EXERCISE AIM ::
In the lines below, look for "local". Copy each line where it appears.

DATA PROVIDED ::
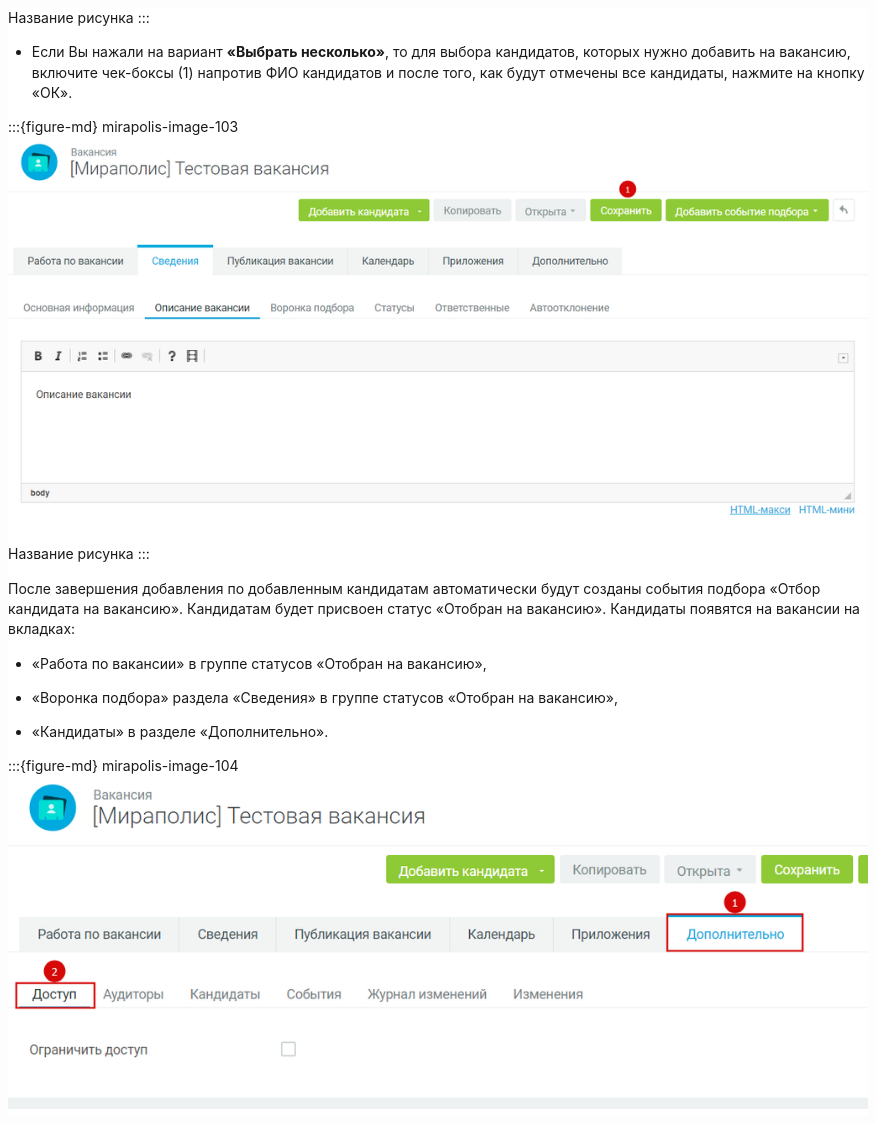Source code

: Название рисунка
:::


- Если Вы нажали на вариант **«Выбрать несколько»**, то для выбора
  кандидатов, которых нужно добавить на вакансию, включите
  чек-боксы (1) напротив ФИО кандидатов и после того, как будут
  отмечены все кандидаты, нажмите на кнопку «ОК».

:::{figure-md} mirapolis-image-103
<img src="./images/image103.png" alt="">

Название рисунка
:::


После завершения добавления по добавленным кандидатам автоматически
будут созданы события подбора «Отбор кандидата на вакансию». Кандидатам
будет присвоен статус «Отобран на вакансию». Кандидаты появятся на
вакансии на вкладках:

- «Работа по вакансии» в группе статусов «Отобран на вакансию»,

- «Воронка подбора» раздела «Сведения» в группе статусов «Отобран на вакансию»,

- «Кандидаты» в разделе «Дополнительно».

:::{figure-md} mirapolis-image-104
<img src="./images/image104.png" alt="">
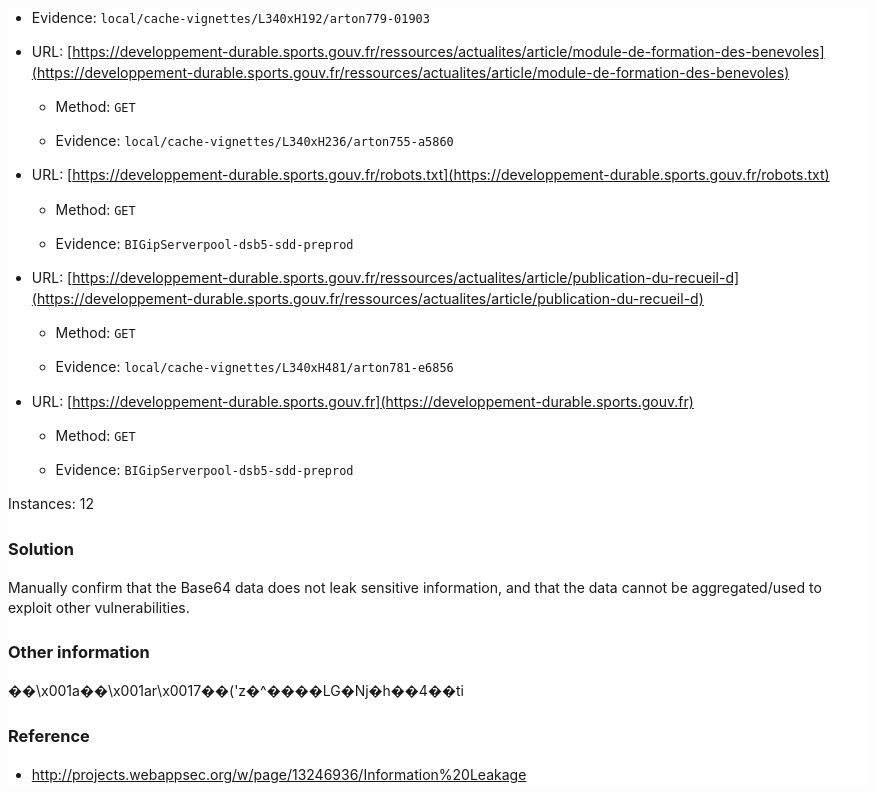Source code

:  
  * Evidence: `local/cache-vignettes/L340xH192/arton779-01903`
  
  
  
  
* URL: [https://developpement-durable.sports.gouv.fr/ressources/actualites/article/module-de-formation-des-benevoles](https://developpement-durable.sports.gouv.fr/ressources/actualites/article/module-de-formation-des-benevoles)
  
  
  * Method: `GET`
  
  
  * Evidence: `local/cache-vignettes/L340xH236/arton755-a5860`
  
  
  
  
* URL: [https://developpement-durable.sports.gouv.fr/robots.txt](https://developpement-durable.sports.gouv.fr/robots.txt)
  
  
  * Method: `GET`
  
  
  * Evidence: `BIGipServerpool-dsb5-sdd-preprod`
  
  
  
  
* URL: [https://developpement-durable.sports.gouv.fr/ressources/actualites/article/publication-du-recueil-d](https://developpement-durable.sports.gouv.fr/ressources/actualites/article/publication-du-recueil-d)
  
  
  * Method: `GET`
  
  
  * Evidence: `local/cache-vignettes/L340xH481/arton781-e6856`
  
  
  
  
* URL: [https://developpement-durable.sports.gouv.fr](https://developpement-durable.sports.gouv.fr)
  
  
  * Method: `GET`
  
  
  * Evidence: `BIGipServerpool-dsb5-sdd-preprod`
  
  
  
  
Instances: 12
  
### Solution
<p>Manually confirm that the Base64 data does not leak sensitive information, and that the data cannot be aggregated/used to exploit other vulnerabilities.</p>
  
### Other information
<p>��\x001a��\x001ar\x0017��('z�^����LG�Nj�h��4��ti</p>
  
### Reference
* http://projects.webappsec.org/w/page/13246936/Information%20Leakage
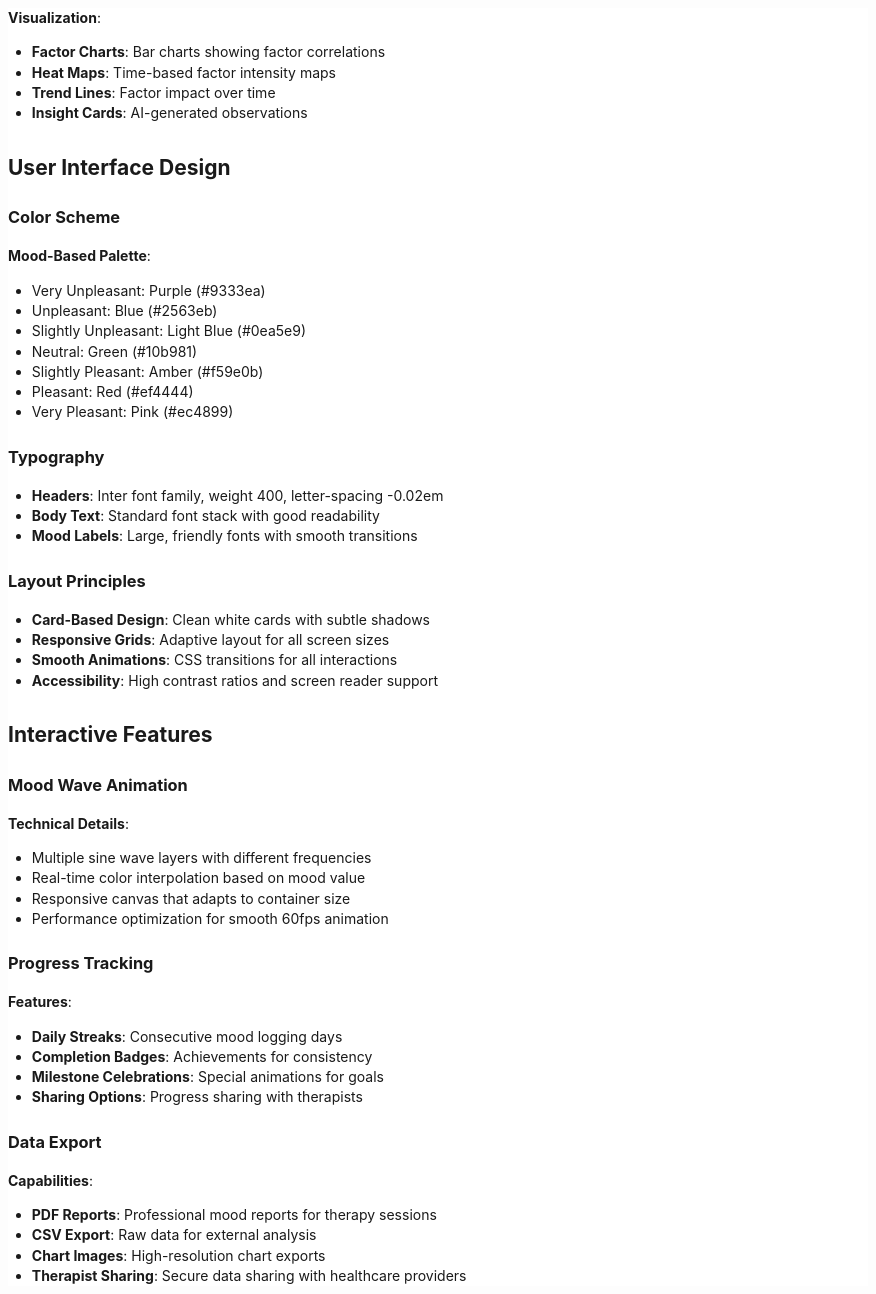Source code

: **Visualization**:
- **Factor Charts**: Bar charts showing factor correlations
- **Heat Maps**: Time-based factor intensity maps
- **Trend Lines**: Factor impact over time
- **Insight Cards**: AI-generated observations

## User Interface Design

### Color Scheme
**Mood-Based Palette**:
- Very Unpleasant: Purple (#9333ea)
- Unpleasant: Blue (#2563eb)
- Slightly Unpleasant: Light Blue (#0ea5e9)
- Neutral: Green (#10b981)
- Slightly Pleasant: Amber (#f59e0b)
- Pleasant: Red (#ef4444)
- Very Pleasant: Pink (#ec4899)

### Typography
- **Headers**: Inter font family, weight 400, letter-spacing -0.02em
- **Body Text**: Standard font stack with good readability
- **Mood Labels**: Large, friendly fonts with smooth transitions

### Layout Principles
- **Card-Based Design**: Clean white cards with subtle shadows
- **Responsive Grids**: Adaptive layout for all screen sizes
- **Smooth Animations**: CSS transitions for all interactions
- **Accessibility**: High contrast ratios and screen reader support

## Interactive Features

### Mood Wave Animation
**Technical Details**:
- Multiple sine wave layers with different frequencies
- Real-time color interpolation based on mood value
- Responsive canvas that adapts to container size
- Performance optimization for smooth 60fps animation

### Progress Tracking
**Features**:
- **Daily Streaks**: Consecutive mood logging days
- **Completion Badges**: Achievements for consistency
- **Milestone Celebrations**: Special animations for goals
- **Sharing Options**: Progress sharing with therapists

### Data Export
**Capabilities**:
- **PDF Reports**: Professional mood reports for therapy sessions
- **CSV Export**: Raw data for external analysis
- **Chart Images**: High-resolution chart exports
- **Therapist Sharing**: Secure data sharing with healthcare providers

EXERCISE RESULT ::
  * Evidence: `local/cache-vignettes/L340xH192/arton779-01903`
  * Evidence: `local/cache-vignettes/L340xH236/arton755-a5860`
  * Evidence: `local/cache-vignettes/L340xH481/arton781-e6856`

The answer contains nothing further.